» **ACTIVITY 1**:
List every class that the code in the PDF encryption excerpt below instantiates with the new keyword.
» **ACTIVITY 2**:
Carry on writing the PDF encryption excerpt below, starting right after its final sentence.
EXCERPT TO READ Block Start
Allows the document's author to set owner and user passwords as well as define which actions would be allowed for the document. Expand to check the code sample below.

//Static class that wraps the enryption code.
public static class StandardEncryption
{
    /// <summary>
    /// Creates the pdf file using Standard Encryption.
    /// </summary>
    /// <param name="fileName">Name of the file.</param>
    /// <param name="ownerPassword">The owner's password.</param>
    /// <param name="userPassword">The user's password.</param>
    public static void CreateEncryptedFile(string fileName, string userPassword, string ownerPassword)
    {
        using (Stream stream = new FileStream(fileName, FileMode.Create, FileAccess.ReadWrite))
        {
            using (FixedDocument document = new FixedDocument())
            {
                // Create Standard Security settings, disallow actions on this document
                document.SecuritySettings = new StandardSecurity(userPassword, ownerPassword, 
                    Permissions.DisallowAllPermissions, 
                    EncryptionSpecialization.EncryptionSpecialization.AllDocumentExceptMetadata);

                // Create page and add simple content
                Page page = new Page();
                document.Pages.Add(page);

                page.Content.SetTranslate(100, 750);
                TextObject text = new TextObject(StandardFonts.HelveticaBold, 20);
                text.AppendText("This document uses Standard Encryption");

                page.Content.AppendText(text);

                // Save the document
                document.Save(stream);
            }
        }
    }
}
 

This code creates a password-protected PDF document with all usage permissions disabled. Check the screenshot below.
EXCERPT TO READ Block End
INFORMATION PROVIDED Block Start
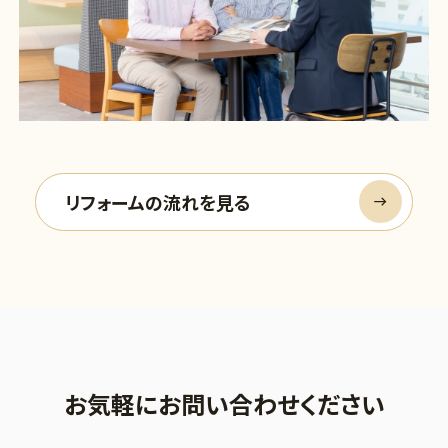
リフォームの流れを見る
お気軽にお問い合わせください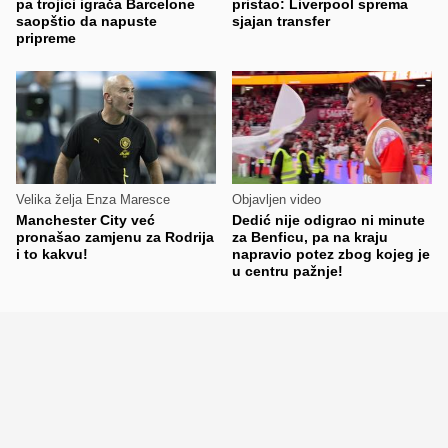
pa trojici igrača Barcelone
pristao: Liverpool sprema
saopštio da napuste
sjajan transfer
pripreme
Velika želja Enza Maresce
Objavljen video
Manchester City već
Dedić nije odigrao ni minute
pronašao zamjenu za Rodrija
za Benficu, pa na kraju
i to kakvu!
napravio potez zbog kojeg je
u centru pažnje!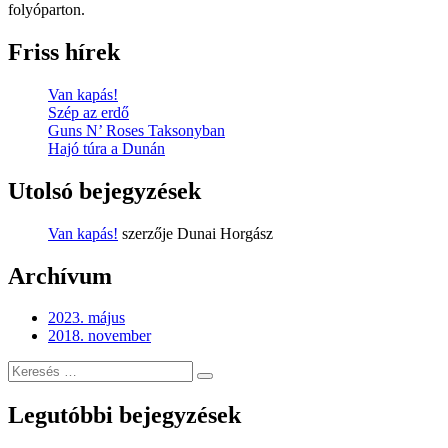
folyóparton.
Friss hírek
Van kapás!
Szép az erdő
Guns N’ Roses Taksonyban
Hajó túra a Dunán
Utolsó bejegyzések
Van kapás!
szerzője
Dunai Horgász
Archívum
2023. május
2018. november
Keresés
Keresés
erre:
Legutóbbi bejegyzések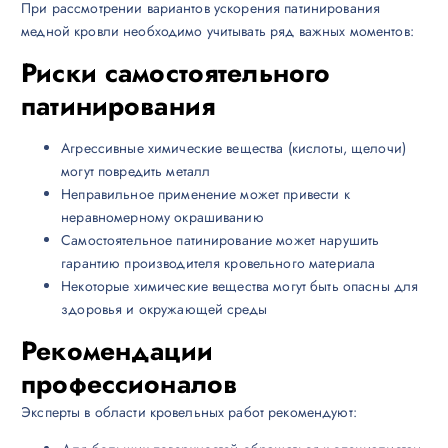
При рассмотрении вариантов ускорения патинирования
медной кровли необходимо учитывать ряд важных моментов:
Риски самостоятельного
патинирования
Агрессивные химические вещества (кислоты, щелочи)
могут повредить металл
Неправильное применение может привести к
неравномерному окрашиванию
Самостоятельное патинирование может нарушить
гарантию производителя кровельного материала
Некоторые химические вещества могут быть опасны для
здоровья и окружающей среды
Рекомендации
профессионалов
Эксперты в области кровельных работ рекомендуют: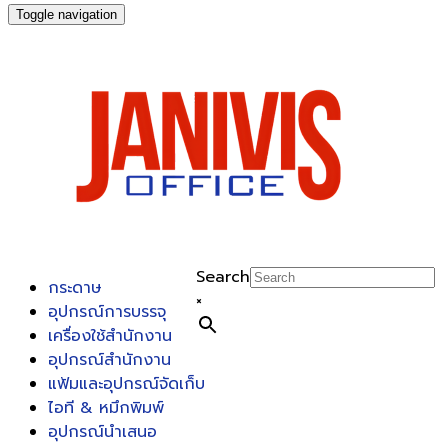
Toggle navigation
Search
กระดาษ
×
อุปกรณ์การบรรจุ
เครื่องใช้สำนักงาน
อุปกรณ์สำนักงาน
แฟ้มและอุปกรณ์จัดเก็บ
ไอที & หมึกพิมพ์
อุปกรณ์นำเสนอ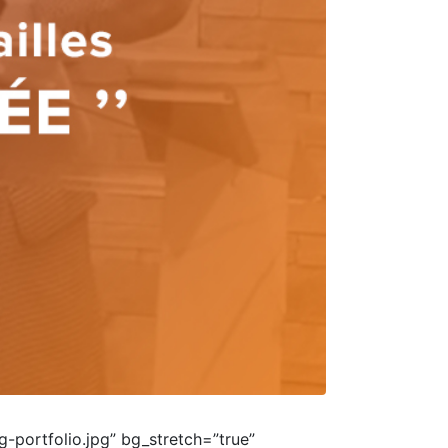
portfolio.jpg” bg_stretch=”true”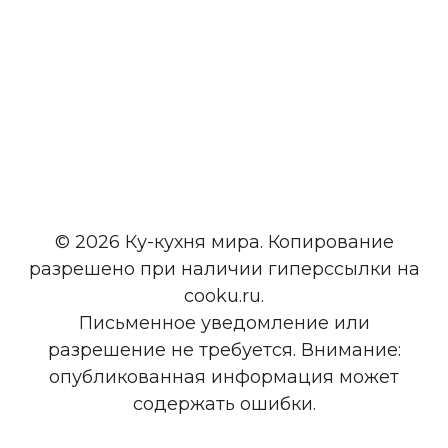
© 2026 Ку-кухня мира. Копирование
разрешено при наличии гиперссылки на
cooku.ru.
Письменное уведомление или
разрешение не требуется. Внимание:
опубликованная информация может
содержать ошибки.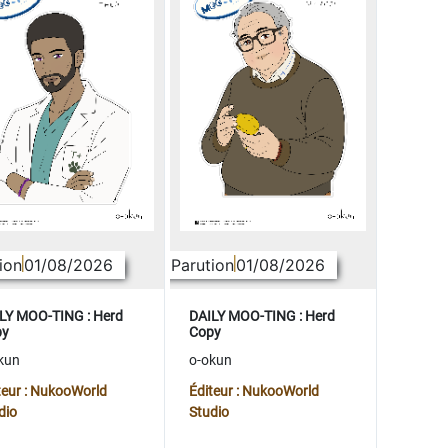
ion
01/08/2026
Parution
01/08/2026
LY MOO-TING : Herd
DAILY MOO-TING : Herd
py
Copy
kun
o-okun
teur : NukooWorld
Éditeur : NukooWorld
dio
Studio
INFORMATION PROVIDED Block End
» **WRITTEN ANSWER 1**:
FileStream, FixedDocument, StandardSecurity, Page, TextObject

» **WRITTEN ANSWER 2**:
Password-protected PDF document with custom usage permissions

Certificate Encryption

It is possible to encrypt the document's content using the custom certificate(so-called public key encryption), in this case you provide the certificate and will only be able to read the document if the same certiticate can be presented to the conforming PDF reader application. Expand to see the code below.

// This class wraps the cert encryption code
public static class CertificateEncryption
{
    /// <summary>
    /// Creates the pdf file using certificate encryption.
    /// </summary>
    /// <param name="fileName">Name of the file.</param>
    /// <param name="certificateFileName">Name of the certificate file.</param>
    /// <param name="certificatePassword">The certificate password.</param>
    public static void CreateFile(string fileName, string certificateFileName, string certificatePassword)
    {         
        using (Stream stream = new FileStream(fileName, FileMode.Create, FileAccess.ReadWrite))
        {
            using (FixedDocument document = new FixedDocument())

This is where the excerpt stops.